## SOURCE PASSAGE:
───

Ācārya Abhinavagupta
Bhakti
These commentators locate the deciding factor squarely in the inner direction: non-attachment and attachment are precisely the causes of liberation and bondage. The yoked one is rooted single-mindedly in the Supreme Lord (Paramesvara) or has the mind offered to the Self, and the peace is read as moksha or as the abiding character of beholding the Self. One puts it vividly: such a soul loathes the craving for fruit and is sought after and espoused by Blissful Peace, while others are tied to the stake of fruit-enjoyment by the rope of their own actions.
Śrīdhara Svāmī · Śrīla Viśvanātha · Śrīla Baladeva · Sant Jñāneśvar
Modern
The modern voices keep the verse practical. One spells out the four stages by which the harmonious man who works for the Lord without expecting fruit reaches the peace born of steadfast devotion: purity of mind, attainment of knowledge, renunciation of actions, steadiness in wisdom. Another reads 'yukta' simply as 'steeped in yoga', with the unyoked bound by merit or sin alike. A third stresses that the meaning of 'yukta' is fixed by context: in this chapter it names the karma-yogi who renounces the fruit of action, the one whose intellect has become resolute (vyavasayatmika) so that worldly desires have fallen away; anyone whose aim is evenness (samata) is yukta, a yogi.
Swami Sivananda · Lokmanya Tilak · Swami Ramsukhdas
A Seeker Asks
If the very same action can either bind me or free me, what exactly is the inner shift I have to make, and is 'doing it for the Lord, not for my own fruit' something I manufacture or something I grow into?
Start with what the verse actually pins the difference on: not the deed but its accompaniment. The same outward act binds when you grasp at its fruit and frees when you give the fruit up, so the shift you are looking for is not a new activity but a new inner direction within the activity you are already doing.
Vedānta Deśika · Śrīdhara Svāmī · Śrīla Viśvanātha · Madhusūdana Sarasvatī
Concretely, the shift is to stop acting for your own payoff and to keep acting anyway. The commentators phrase the yoked stance as the settled thought 'these actions are for the Lord, not for my own fruit', which means you renounce the claim on the result, not the work itself. The unyoked stance is its mirror: acting under the push of desire with 'I do this for my gain'.

───

## THE DATA:
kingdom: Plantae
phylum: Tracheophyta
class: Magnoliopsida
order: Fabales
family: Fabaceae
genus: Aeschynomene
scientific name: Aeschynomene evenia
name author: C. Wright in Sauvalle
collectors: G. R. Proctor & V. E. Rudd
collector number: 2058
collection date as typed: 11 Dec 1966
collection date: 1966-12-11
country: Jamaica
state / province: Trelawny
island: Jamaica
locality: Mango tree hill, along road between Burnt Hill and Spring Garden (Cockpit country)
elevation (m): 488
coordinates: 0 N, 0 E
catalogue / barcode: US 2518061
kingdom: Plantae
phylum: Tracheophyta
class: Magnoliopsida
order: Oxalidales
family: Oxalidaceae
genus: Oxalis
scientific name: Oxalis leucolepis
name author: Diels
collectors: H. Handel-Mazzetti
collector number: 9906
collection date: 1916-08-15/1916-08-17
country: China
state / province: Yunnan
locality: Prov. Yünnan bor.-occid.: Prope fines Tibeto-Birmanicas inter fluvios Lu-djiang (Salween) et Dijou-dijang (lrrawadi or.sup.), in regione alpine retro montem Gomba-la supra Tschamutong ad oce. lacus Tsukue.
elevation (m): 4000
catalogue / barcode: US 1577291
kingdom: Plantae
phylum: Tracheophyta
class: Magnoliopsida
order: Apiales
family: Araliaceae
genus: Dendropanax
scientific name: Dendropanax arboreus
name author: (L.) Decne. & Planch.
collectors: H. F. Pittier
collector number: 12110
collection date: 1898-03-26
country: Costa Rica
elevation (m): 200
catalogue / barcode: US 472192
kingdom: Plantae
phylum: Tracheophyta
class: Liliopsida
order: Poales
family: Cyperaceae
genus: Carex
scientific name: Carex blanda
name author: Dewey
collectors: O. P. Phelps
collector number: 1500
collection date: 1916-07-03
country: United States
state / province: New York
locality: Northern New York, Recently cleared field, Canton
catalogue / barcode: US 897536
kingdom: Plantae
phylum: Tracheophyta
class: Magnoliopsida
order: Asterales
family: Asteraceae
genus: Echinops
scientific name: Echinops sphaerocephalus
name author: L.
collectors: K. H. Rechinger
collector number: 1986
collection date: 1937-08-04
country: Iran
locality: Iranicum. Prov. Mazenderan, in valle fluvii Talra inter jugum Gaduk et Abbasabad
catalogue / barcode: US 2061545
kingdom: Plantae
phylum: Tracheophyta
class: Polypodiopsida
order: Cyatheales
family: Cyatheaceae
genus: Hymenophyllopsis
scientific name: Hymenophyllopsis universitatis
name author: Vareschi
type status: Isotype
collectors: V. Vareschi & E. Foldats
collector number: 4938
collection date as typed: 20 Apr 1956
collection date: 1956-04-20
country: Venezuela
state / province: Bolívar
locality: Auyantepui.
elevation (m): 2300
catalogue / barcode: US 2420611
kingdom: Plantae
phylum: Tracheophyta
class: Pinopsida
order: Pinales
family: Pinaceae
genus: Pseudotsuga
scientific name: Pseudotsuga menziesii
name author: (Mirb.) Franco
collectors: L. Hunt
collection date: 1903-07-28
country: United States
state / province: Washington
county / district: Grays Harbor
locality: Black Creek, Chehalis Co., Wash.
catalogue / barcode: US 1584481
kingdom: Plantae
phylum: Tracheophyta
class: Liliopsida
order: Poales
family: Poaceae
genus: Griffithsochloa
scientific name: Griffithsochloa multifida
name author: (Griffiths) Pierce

───

## TASK 1:
In the passage on the yoked and unyoked, what are the four stages that lead to peace?
## TASK 2:
Return everything in the passage on the yoked and unyoked from "Swami Sivananda ·" down to "I grow into?", copied word for word.
The rows are separate material and aren't part of the passage on the yoked and unyoked.

## TASK RESPONSE 1:
Purity of mind, attainment of knowledge, renunciation of actions, and steadiness in wisdom.

## TASK RESPONSE 2:
Swami Sivananda · Lokmanya Tilak · Swami Ramsukhdas
A Seeker Asks
If the very same action can either bind me or free me, what exactly is the inner shift I have to make, and is 'doing it for the Lord, not for my own fruit' something I manufacture or something I grow into?